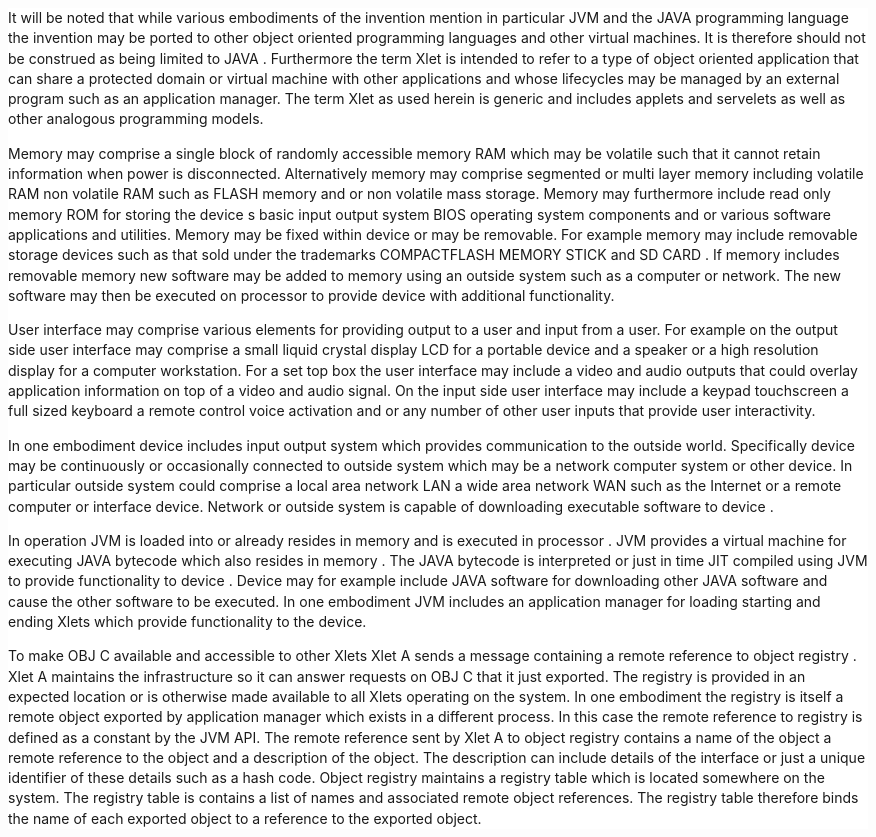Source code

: It will be noted that while various embodiments of the invention mention in particular JVM and the JAVA programming language the invention may be ported to other object oriented programming languages and other virtual machines. It is therefore should not be construed as being limited to JAVA . Furthermore the term Xlet is intended to refer to a type of object oriented application that can share a protected domain or virtual machine with other applications and whose lifecycles may be managed by an external program such as an application manager. The term Xlet as used herein is generic and includes applets and servelets as well as other analogous programming models.

Memory may comprise a single block of randomly accessible memory RAM which may be volatile such that it cannot retain information when power is disconnected. Alternatively memory may comprise segmented or multi layer memory including volatile RAM non volatile RAM such as FLASH memory and or non volatile mass storage. Memory may furthermore include read only memory ROM for storing the device s basic input output system BIOS operating system components and or various software applications and utilities. Memory may be fixed within device or may be removable. For example memory may include removable storage devices such as that sold under the trademarks COMPACTFLASH MEMORY STICK and SD CARD . If memory includes removable memory new software may be added to memory using an outside system such as a computer or network. The new software may then be executed on processor to provide device with additional functionality.

User interface may comprise various elements for providing output to a user and input from a user. For example on the output side user interface may comprise a small liquid crystal display LCD for a portable device and a speaker or a high resolution display for a computer workstation. For a set top box the user interface may include a video and audio outputs that could overlay application information on top of a video and audio signal. On the input side user interface may include a keypad touchscreen a full sized keyboard a remote control voice activation and or any number of other user inputs that provide user interactivity.

In one embodiment device includes input output system which provides communication to the outside world. Specifically device may be continuously or occasionally connected to outside system which may be a network computer system or other device. In particular outside system could comprise a local area network LAN a wide area network WAN such as the Internet or a remote computer or interface device. Network or outside system is capable of downloading executable software to device .

In operation JVM is loaded into or already resides in memory and is executed in processor . JVM provides a virtual machine for executing JAVA bytecode which also resides in memory . The JAVA bytecode is interpreted or just in time JIT compiled using JVM to provide functionality to device . Device may for example include JAVA software for downloading other JAVA software and cause the other software to be executed. In one embodiment JVM includes an application manager for loading starting and ending Xlets which provide functionality to the device.

To make OBJ C available and accessible to other Xlets Xlet A sends a message containing a remote reference to object registry . Xlet A maintains the infrastructure so it can answer requests on OBJ C that it just exported. The registry is provided in an expected location or is otherwise made available to all Xlets operating on the system. In one embodiment the registry is itself a remote object exported by application manager which exists in a different process. In this case the remote reference to registry is defined as a constant by the JVM API. The remote reference sent by Xlet A to object registry contains a name of the object a remote reference to the object and a description of the object. The description can include details of the interface or just a unique identifier of these details such as a hash code. Object registry maintains a registry table which is located somewhere on the system. The registry table is contains a list of names and associated remote object references. The registry table therefore binds the name of each exported object to a reference to the exported object.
_ _ _ _
### INSTRUCTIONS FOR THE TASK
Rewrite the material above as a numbered list with one item per line, skipping blank lines. Leave the picture out of your answer.

### OUTPUT OF THE EXERCISE
1. Source code
2. : It will be noted that while various embodiments of the invention mention in particular JVM and the JAVA programming language the invention may be ported to other object oriented programming languages and other virtual machines. It is therefore should not be construed as being limited to JAVA . Furthermore the term Xlet is intended to refer to a type of object oriented application that can share a protected domain or virtual machine with other applications and whose lifecycles may be managed by an external program such as an application manager. The term Xlet as used herein is generic and includes applets and servelets as well as other analogous programming models.
3. Memory may comprise a single block of randomly accessible memory RAM which may be volatile such that it cannot retain information when power is disconnected. Alternatively memory may comprise segmented or multi layer memory including volatile RAM non volatile RAM such as FLASH memory and or non volatile mass storage. Memory may furthermore include read only memory ROM for storing the device s basic input output system BIOS operating system components and or various software applications and utilities. Memory may be fixed within device or may be removable. For example memory may include removable storage devices such as that sold under the trademarks COMPACTFLASH MEMORY STICK and SD CARD . If memory includes removable memory new software may be added to memory using an outside system such as a computer or network. The new software may then be executed on processor to provide device with additional functionality.
4. User interface may comprise various elements for providing output to a user and input from a user. For example on the output side user interface may comprise a small liquid crystal display LCD for a portable device and a speaker or a high resolution display for a computer workstation. For a set top box the user interface may include a video and audio outputs that could overlay application information on top of a video and audio signal. On the input side user interface may include a keypad touchscreen a full sized keyboard a remote control voice activation and or any number of other user inputs that provide user interactivity.
5. In one embodiment device includes input output system which provides communication to the outside world. Specifically device may be continuously or occasionally connected to outside system which may be a network computer system or other device. In particular outside system could comprise a local area network LAN a wide area network WAN such as the Internet or a remote computer or interface device. Network or outside system is capable of downloading executable software to device .
6. In operation JVM is loaded into or already resides in memory and is executed in processor . JVM provides a virtual machine for executing JAVA bytecode which also resides in memory . The JAVA bytecode is interpreted or just in time JIT compiled using JVM to provide functionality to device . Device may for example include JAVA software for downloading other JAVA software and cause the other software to be executed. In one embodiment JVM includes an application manager for loading starting and ending Xlets which provide functionality to the device.
7. To make OBJ C available and accessible to other Xlets Xlet A sends a message containing a remote reference to object registry . Xlet A maintains the infrastructure so it can answer requests on OBJ C that it just exported. The registry is provided in an expected location or is otherwise made available to all Xlets operating on the system. In one embodiment the registry is itself a remote object exported by application manager which exists in a different process. In this case the remote reference to registry is defined as a constant by the JVM API. The remote reference sent by Xlet A to object registry contains a name of the object a remote reference to the object and a description of the object. The description can include details of the interface or just a unique identifier of these details such as a hash code. Object registry maintains a registry table which is located somewhere on the system. The registry table is contains a list of names and associated remote object references. The registry table therefore binds the name of each exported object to a reference to the exported object.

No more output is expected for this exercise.